Palestinian Authority President Mahmoud Abbas did not take responsibility for Gazans’ welfare, which in part led to Hamas’ electoral victory in 2006. Now confined to the West Bank after Hamas kicked his Fatah organization out of Gaza, Abbas has not moved to create a governmental structure.
A corollary of this fourth misconception is the belief that economic development can neutralize extreme nationalism and religious fanaticism, thus clearing the way toward peace and security. David Ben-Gurion, Israel’s first prime minister, had a term for such believers: “naive Zionists.” Those who fit this description should demand that the Palestinians explain what they did with the $7 billion in international aid they received over the years. Seven billion reasons for economic progress -- and yet, why did Palestinian mobs destroy the Erez industrial zone, where Palestinians worked and ran businesses for decades, on the Gaza border? Why do they attack safe roads linking Gaza and the West Bank?
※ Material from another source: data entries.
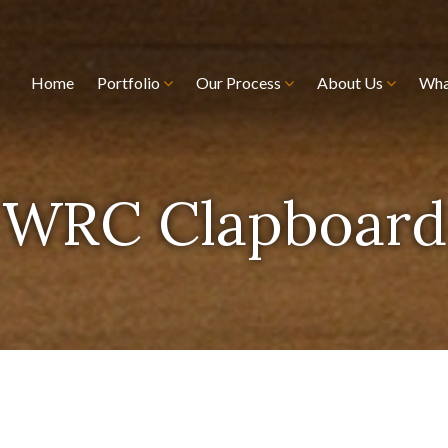
Home
Portfolio
Our Process
About Us
Wha
WRC Clapboard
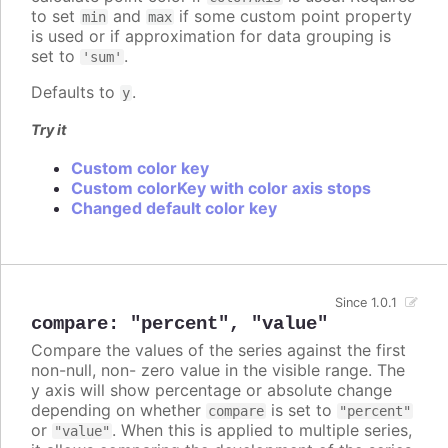
to set
and
if some custom point property
min
max
is used or if approximation for data grouping is
set to
.
'sum'
Defaults to
.
y
Try it
Custom color key
Custom colorKey with color axis stops
Changed default color key
Since 1.0.1
compare
:
"percent"
,
"value"
Compare the values of the series against the first
non-null, non- zero value in the visible range. The
y axis will show percentage or absolute change
depending on whether
is set to
compare
"percent"
or
. When this is applied to multiple series,
"value"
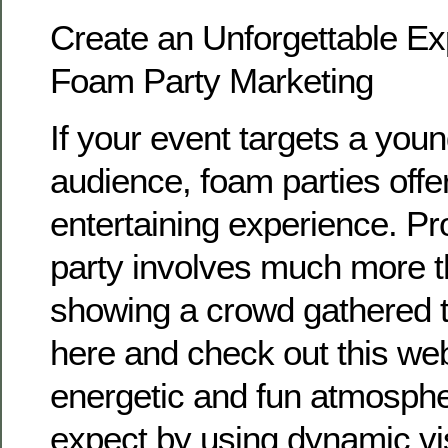
Create an Unforgettable Ex
Foam Party Marketing
If your event targets a young
audience, foam parties off
entertaining experience. P
party involves much more t
showing a crowd gathered to
here and check out this web
energetic and fun atmosph
expect by using dynamic vi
Why is the Palestinian economy in shambles?
Shorn of these mistaken assumptions, the picture in the Middle East is disturbing indeed. No wonder emissaries hold on to them. So what to do?
For starters, Western governments and their emissaries must refrain from pressuring Israel for territorial or security concessions, which at best produces only short-term gains and emboldens the Islamist terror groups. Instead, they should try to persuade the Palestinian leaders to commit to a long-term strategy premised on educational, political and economic reforms that would lead to the establishment of a civil society that cherishes life, not death; values human rights and freedom; and develops a middle class, not a corrupt, rich elite. At the same time, these governments should set up an international fund that would offer Palestinian refugee families aid -- say $100,000 to $200,000 a family -- for their resettlement on the condition that their acceptance of the money would signify resolution of their refugee status.
Under no circumstances should emissaries attempt to open a dialogue with Hamas. For the sake of Palestinian society, Hamas and its ideology must be defeated. The Israeli-Palestinian conflict is not the most significant today; it’s the battle between jihadist Islam and the West, of which Israel is merely one theater. To defeat jihadist Islam, the West must overcome the regimes, organizations and ideologies that support and feed it -- and Hamas is foremost among them.
The emissaries who travel to Israel must draw on their rich diplomatic experiences, free themselves from misconceptions about the Palestinian-Israeli conflict and the petty politics that flows from them -- especially the binds of political correctness -- to lead us all toward freedom, security and peace. Anything else is mere meddling.